YOUR OBJECTIVE => Output, without any change, the listing below from its opening line up to and including the line with "caaaagaccgcttgttggactgttaatctcggtggccagagaaaggagctgaaga".

SUPPLIED RECORDS =>
==============================

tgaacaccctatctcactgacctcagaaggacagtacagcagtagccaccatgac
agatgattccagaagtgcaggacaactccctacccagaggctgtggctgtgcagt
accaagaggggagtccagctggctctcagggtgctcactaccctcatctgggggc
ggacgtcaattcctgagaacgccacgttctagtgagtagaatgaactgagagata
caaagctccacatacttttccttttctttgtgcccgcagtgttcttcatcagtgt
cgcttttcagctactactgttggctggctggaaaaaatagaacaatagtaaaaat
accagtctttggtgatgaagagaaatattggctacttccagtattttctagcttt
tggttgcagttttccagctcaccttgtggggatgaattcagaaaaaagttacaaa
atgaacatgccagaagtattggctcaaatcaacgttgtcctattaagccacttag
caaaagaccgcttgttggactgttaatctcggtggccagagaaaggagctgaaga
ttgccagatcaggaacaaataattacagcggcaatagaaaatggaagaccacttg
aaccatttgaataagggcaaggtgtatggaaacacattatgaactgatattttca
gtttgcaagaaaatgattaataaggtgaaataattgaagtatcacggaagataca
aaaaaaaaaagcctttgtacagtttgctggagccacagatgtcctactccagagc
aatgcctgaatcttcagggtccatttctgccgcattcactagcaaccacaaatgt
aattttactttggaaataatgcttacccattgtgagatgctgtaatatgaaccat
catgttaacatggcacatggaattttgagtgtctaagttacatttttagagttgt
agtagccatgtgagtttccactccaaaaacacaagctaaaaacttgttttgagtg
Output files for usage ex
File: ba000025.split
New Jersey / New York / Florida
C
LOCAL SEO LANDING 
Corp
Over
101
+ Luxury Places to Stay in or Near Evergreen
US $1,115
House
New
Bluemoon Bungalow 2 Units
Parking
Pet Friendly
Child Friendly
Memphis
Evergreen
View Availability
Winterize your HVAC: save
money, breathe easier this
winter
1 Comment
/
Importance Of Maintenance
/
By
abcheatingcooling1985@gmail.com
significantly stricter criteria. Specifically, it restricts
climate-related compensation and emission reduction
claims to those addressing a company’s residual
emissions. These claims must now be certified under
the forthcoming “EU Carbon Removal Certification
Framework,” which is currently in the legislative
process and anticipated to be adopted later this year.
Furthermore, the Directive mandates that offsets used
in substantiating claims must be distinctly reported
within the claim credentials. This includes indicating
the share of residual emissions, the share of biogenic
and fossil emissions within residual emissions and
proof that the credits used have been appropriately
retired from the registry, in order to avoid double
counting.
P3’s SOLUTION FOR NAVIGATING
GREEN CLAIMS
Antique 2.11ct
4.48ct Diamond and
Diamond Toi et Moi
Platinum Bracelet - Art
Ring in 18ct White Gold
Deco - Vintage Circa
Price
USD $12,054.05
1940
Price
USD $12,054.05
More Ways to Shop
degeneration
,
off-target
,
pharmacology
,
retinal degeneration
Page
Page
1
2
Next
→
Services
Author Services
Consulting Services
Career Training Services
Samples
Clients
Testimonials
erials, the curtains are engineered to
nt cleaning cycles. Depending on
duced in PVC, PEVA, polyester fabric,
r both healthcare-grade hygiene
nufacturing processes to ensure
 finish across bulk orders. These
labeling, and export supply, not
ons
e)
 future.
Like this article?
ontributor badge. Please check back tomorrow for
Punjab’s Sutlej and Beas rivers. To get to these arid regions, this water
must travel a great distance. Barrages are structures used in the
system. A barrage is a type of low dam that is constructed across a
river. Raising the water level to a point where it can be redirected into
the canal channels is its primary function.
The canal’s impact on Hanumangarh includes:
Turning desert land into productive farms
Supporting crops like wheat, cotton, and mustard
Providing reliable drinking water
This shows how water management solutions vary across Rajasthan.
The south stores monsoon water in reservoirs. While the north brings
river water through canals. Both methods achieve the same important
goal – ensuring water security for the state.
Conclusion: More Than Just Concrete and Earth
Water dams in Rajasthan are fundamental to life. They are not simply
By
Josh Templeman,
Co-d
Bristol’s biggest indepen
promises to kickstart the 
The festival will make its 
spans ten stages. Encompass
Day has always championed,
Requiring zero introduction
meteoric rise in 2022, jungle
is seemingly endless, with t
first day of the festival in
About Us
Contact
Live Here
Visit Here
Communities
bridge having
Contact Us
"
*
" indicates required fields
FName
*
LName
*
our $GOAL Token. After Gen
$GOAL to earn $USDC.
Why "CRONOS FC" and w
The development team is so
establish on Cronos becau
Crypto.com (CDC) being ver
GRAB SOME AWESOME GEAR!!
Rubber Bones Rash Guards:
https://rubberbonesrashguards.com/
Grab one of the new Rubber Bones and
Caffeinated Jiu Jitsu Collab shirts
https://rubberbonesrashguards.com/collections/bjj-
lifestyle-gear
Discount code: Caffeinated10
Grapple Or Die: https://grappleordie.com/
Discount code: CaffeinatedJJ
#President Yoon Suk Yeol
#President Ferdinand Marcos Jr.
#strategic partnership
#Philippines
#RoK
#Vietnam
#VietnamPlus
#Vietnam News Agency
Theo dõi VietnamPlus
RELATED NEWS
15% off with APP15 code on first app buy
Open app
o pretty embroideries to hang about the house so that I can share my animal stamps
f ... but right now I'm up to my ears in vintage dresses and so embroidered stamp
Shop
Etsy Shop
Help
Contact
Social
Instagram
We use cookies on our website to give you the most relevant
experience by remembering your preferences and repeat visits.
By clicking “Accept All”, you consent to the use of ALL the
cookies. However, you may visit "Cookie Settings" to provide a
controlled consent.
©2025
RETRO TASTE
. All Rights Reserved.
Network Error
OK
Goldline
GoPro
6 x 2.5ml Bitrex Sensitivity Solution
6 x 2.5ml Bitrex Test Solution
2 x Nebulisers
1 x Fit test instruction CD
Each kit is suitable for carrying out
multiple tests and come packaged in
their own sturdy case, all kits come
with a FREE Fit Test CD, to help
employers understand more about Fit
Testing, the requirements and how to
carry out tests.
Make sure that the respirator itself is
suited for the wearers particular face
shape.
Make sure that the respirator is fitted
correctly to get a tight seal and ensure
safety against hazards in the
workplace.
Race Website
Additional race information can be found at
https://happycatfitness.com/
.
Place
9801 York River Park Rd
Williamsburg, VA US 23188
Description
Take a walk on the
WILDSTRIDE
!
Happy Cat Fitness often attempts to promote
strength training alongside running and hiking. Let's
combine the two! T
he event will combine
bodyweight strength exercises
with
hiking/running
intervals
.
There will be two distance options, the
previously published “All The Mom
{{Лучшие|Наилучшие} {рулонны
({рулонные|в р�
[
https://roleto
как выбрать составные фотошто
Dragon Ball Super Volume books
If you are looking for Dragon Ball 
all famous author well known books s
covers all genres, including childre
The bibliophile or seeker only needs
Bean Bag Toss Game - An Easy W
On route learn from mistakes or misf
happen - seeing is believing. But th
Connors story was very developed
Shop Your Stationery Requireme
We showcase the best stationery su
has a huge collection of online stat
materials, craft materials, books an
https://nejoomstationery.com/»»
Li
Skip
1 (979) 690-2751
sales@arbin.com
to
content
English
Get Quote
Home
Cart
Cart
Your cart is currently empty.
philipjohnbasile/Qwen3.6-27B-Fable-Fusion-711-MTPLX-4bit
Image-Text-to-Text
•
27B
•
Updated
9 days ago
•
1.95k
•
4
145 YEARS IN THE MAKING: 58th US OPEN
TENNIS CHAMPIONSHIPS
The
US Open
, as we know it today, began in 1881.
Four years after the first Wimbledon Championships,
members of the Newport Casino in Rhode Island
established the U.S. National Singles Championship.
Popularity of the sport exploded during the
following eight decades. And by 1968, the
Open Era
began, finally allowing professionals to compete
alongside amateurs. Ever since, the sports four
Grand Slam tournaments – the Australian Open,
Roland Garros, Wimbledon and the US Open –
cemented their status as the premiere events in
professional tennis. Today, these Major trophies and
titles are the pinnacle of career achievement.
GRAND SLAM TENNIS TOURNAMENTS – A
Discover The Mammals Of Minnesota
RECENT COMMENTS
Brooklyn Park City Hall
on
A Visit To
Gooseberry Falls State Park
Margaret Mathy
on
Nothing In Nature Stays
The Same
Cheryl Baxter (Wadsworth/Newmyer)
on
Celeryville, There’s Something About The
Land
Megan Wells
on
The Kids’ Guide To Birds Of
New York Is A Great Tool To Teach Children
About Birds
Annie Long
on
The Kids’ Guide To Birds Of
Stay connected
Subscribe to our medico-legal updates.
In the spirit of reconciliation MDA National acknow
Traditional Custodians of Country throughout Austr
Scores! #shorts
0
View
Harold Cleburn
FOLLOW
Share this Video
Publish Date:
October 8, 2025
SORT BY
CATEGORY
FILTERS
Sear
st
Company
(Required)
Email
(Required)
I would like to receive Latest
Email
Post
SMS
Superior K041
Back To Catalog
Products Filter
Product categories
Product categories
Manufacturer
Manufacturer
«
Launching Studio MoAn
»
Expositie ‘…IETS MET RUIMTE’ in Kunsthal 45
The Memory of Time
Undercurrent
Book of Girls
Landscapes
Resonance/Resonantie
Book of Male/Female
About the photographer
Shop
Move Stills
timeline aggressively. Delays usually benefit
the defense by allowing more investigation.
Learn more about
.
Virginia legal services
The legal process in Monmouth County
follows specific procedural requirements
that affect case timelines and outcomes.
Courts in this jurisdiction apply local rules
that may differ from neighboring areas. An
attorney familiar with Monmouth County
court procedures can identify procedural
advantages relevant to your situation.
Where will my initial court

==============================

SOLVED EXERCISE =>
tgaacaccctatctcactgacctcagaaggacagtacagcagtagccaccatgac
agatgattccagaagtgcaggacaactccctacccagaggctgtggctgtgcagt
accaagaggggagtccagctggctctcagggtgctcactaccctcatctgggggc
ggacgtcaattcctgagaacgccacgttctagtgagtagaatgaactgagagata
caaagctccacatacttttccttttctttgtgcccgcagtgttcttcatcagtgt
cgcttttcagctactactgttggctggctggaaaaaatagaacaatagtaaaaat
accagtctttggtgatgaagagaaatattggctacttccagtattttctagcttt
tggttgcagttttccagctcaccttgtggggatgaattcagaaaaaagttacaaa
atgaacatgccagaagtattggctcaaatcaacgttgtcctattaagccacttag
caaaagaccgcttgttggactgttaatctcggtggccagagaaaggagctgaaga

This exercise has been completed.